Stratmoen believes the exhibit will engage men, too, by showing how societal changes, like the invention of the car or wartime material restrictions, directly impacted women’s clothing. In the 1920s, for instance, cars made shorter, more mobile dresses necessary. In the 1940s, fabric rationing led to slimmer silhouettes, but designers got creative with sequins and rhinestones to add flair without using up precious textiles.

Even details like the popularity of peep-toe shoes reflect wartime limitations on leather. Stratmoen’s informational booklet accompanying the exhibit provides insights like these, drawn from her extensive research using vintage magazines, fashion books, and memoirs. One such memoir described how women in the 1920s used red tissue paper to tint their lips, a small but telling glimpse into the past.

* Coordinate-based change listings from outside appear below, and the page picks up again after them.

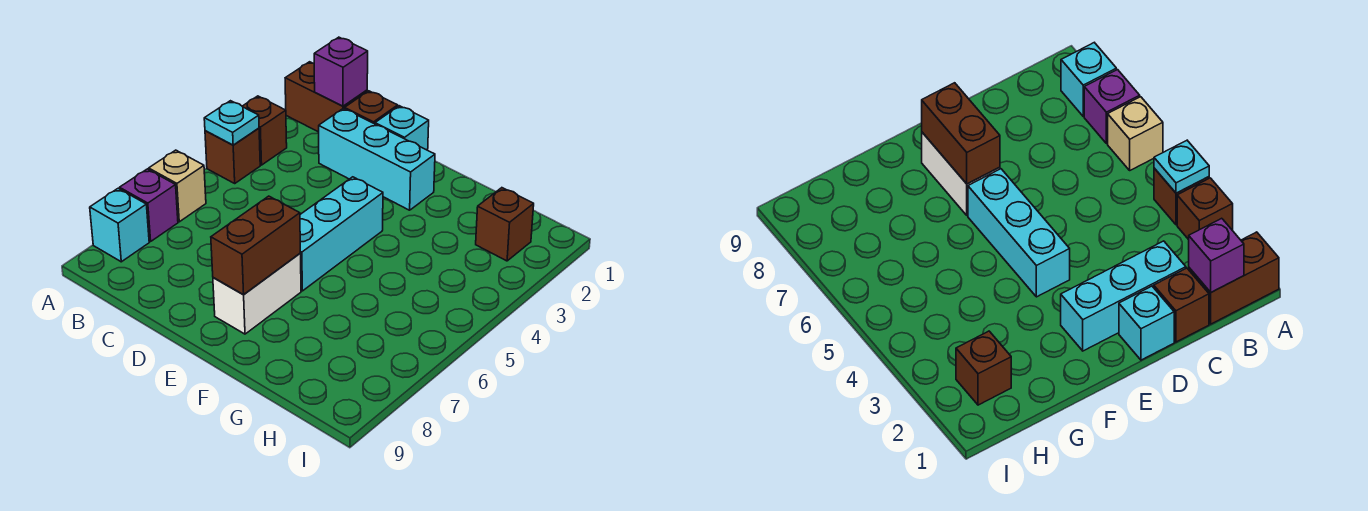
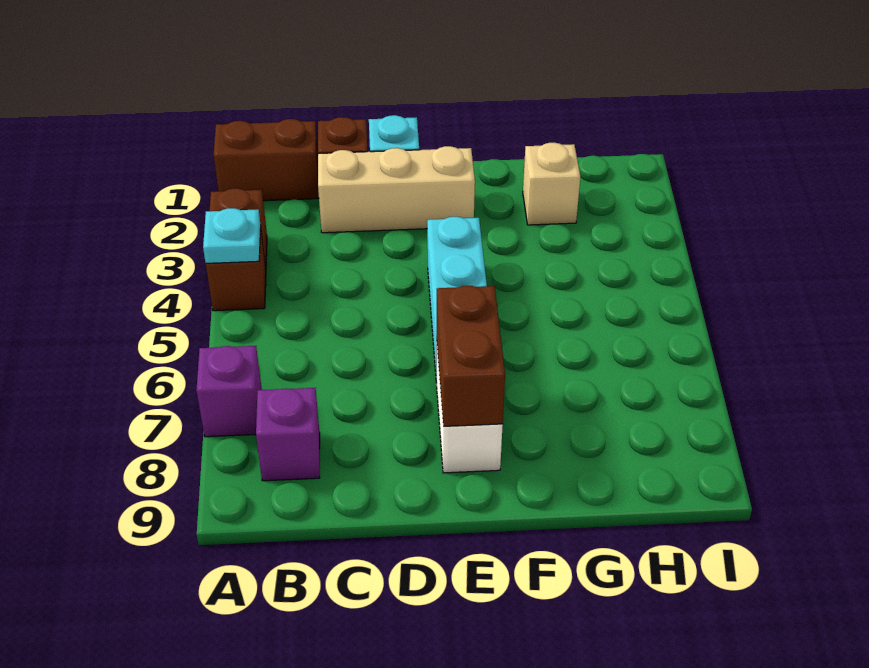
tan brick A6 level 1 -> tan brick G2 level 1
cyan brick A8 level 1 -> none
purple brick B1 level 2 -> purple brick B8 level 1
cyan brick C2:E2 level 1 -> tan brick C2:E2 level 1
brown brick H2 level 1 -> none

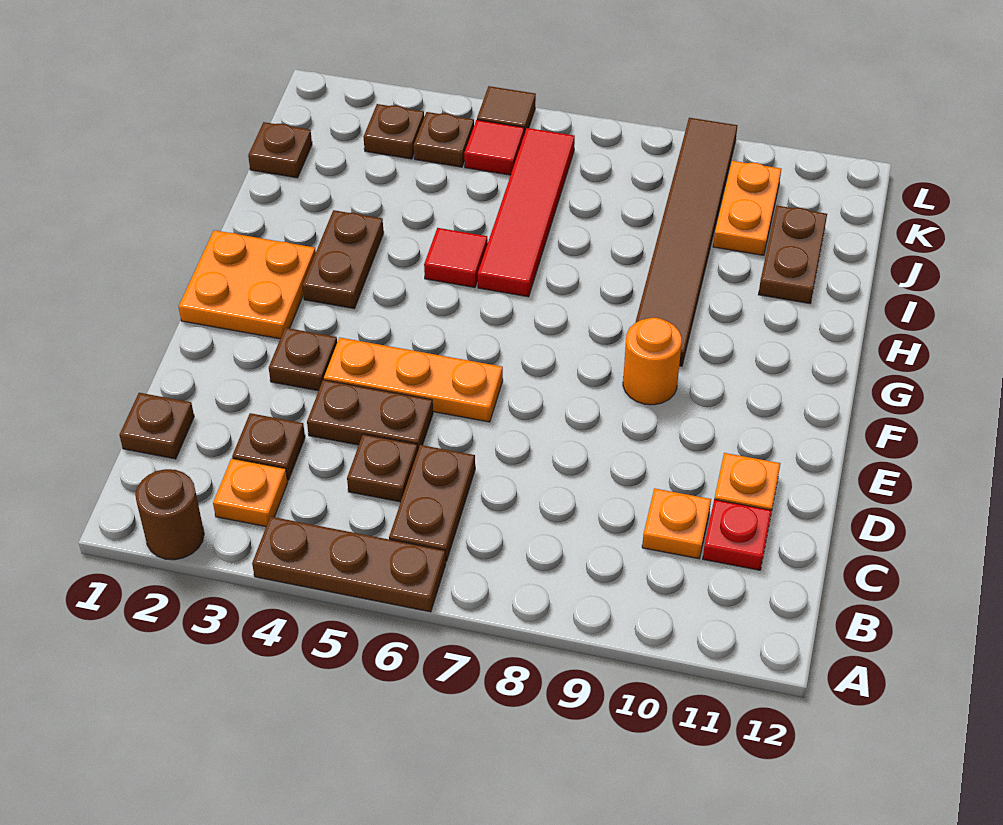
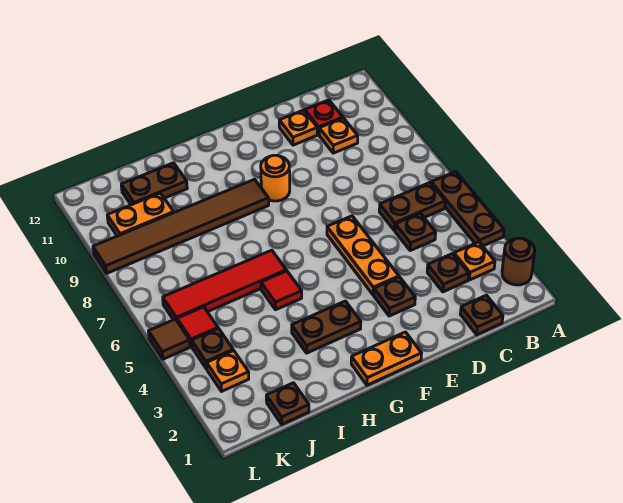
brown plate D4:D5 level 1 -> none
orange plate F1:G2 level 1 -> orange plate F1:G1 level 1
brown plate K3 level 1 -> orange plate K3 level 1

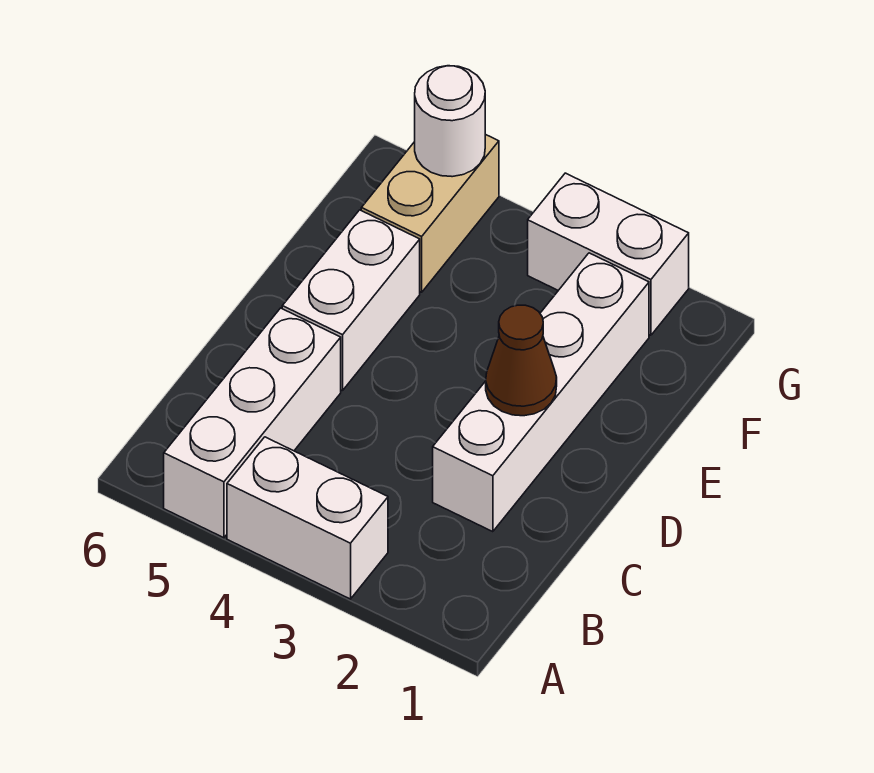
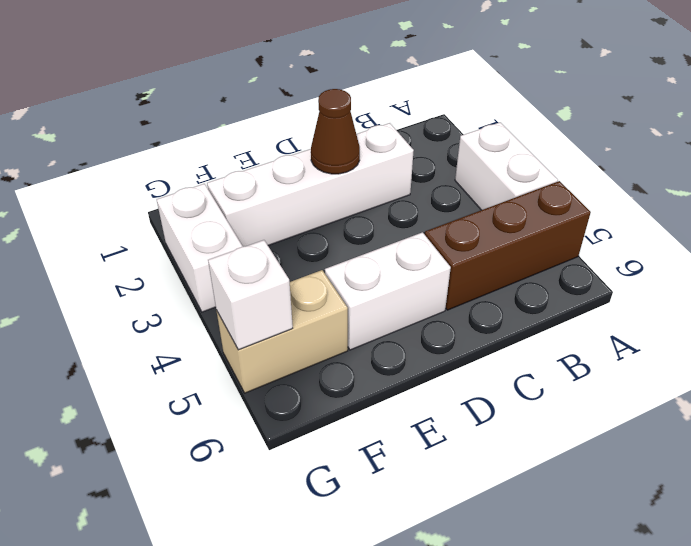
white brick A5:C5 level 1 -> brown brick A5:C5 level 1
white round brick G5 level 2 -> white brick G5 level 2

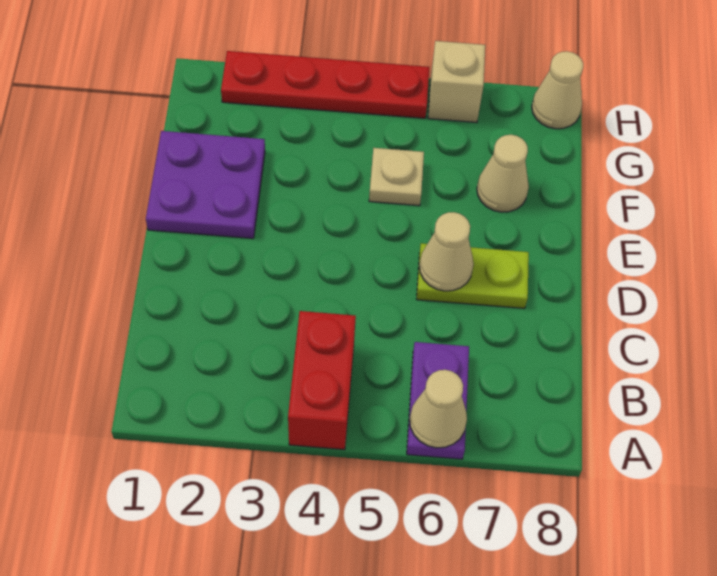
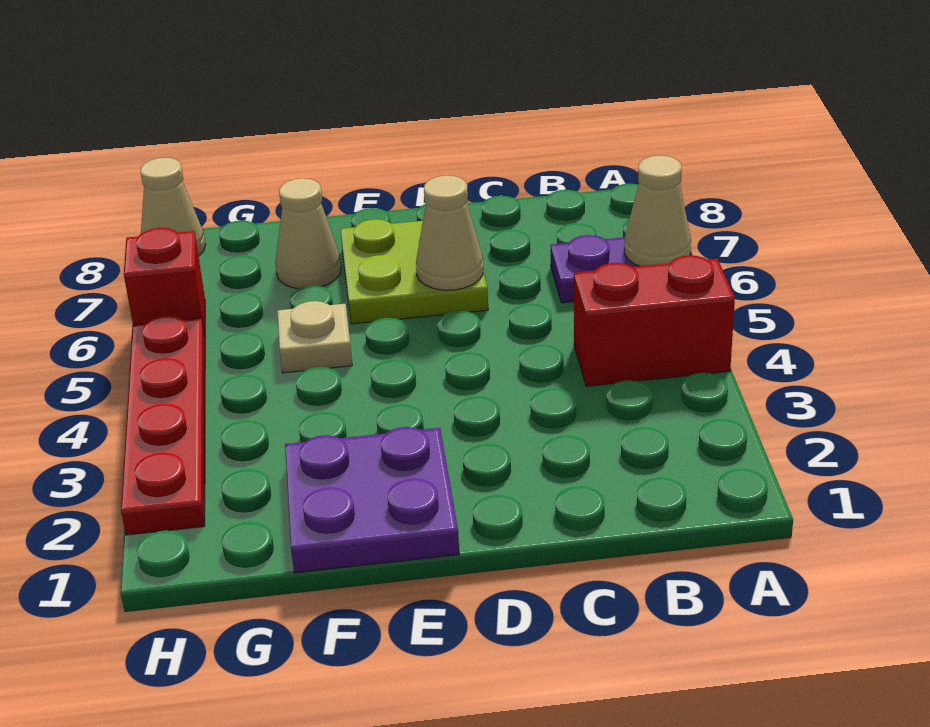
lime plate D6:D7 level 1 -> lime plate D6:E7 level 1
tan brick H6 level 1 -> red brick H6 level 1

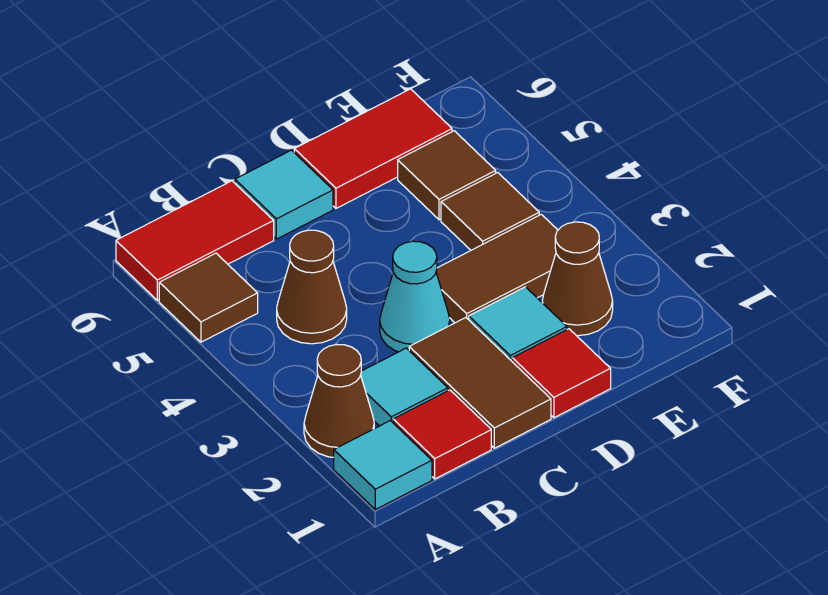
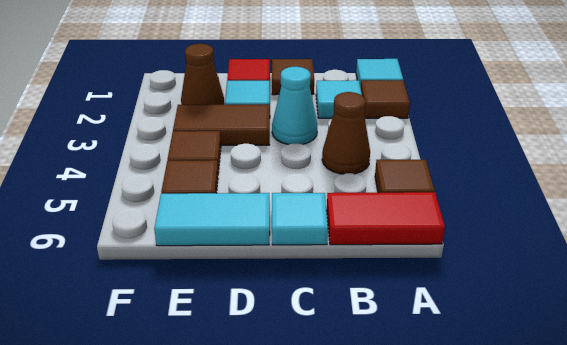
brown cone A2 level 1 -> brown tile A2 level 1
red tile B1 level 1 -> none
brown tile C1:C2 level 1 -> brown tile C1 level 1
red tile D6:E6 level 1 -> cyan tile D6:E6 level 1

Stratmoen has spent the last few weeks finalizing the signage and booklet that guides visitors through the exhibit. Her collection of historical fashion literature and magazines, like McCall’s, helped her present the clothing with accuracy and context. The result is an educational journey through fashion and social change across five dynamic decades.

The exhibit’s opening gala is scheduled for 7 p.m. on June 21 and is free to the public. Guests are encouraged to dress in vintage attire from any decade, adding to the spirit of celebration and style. Stratmoen sees Flappers to Fringe as just the beginning and is open to exploring other eras of 20th-century fashion in future exhibits, depending on public response and interest.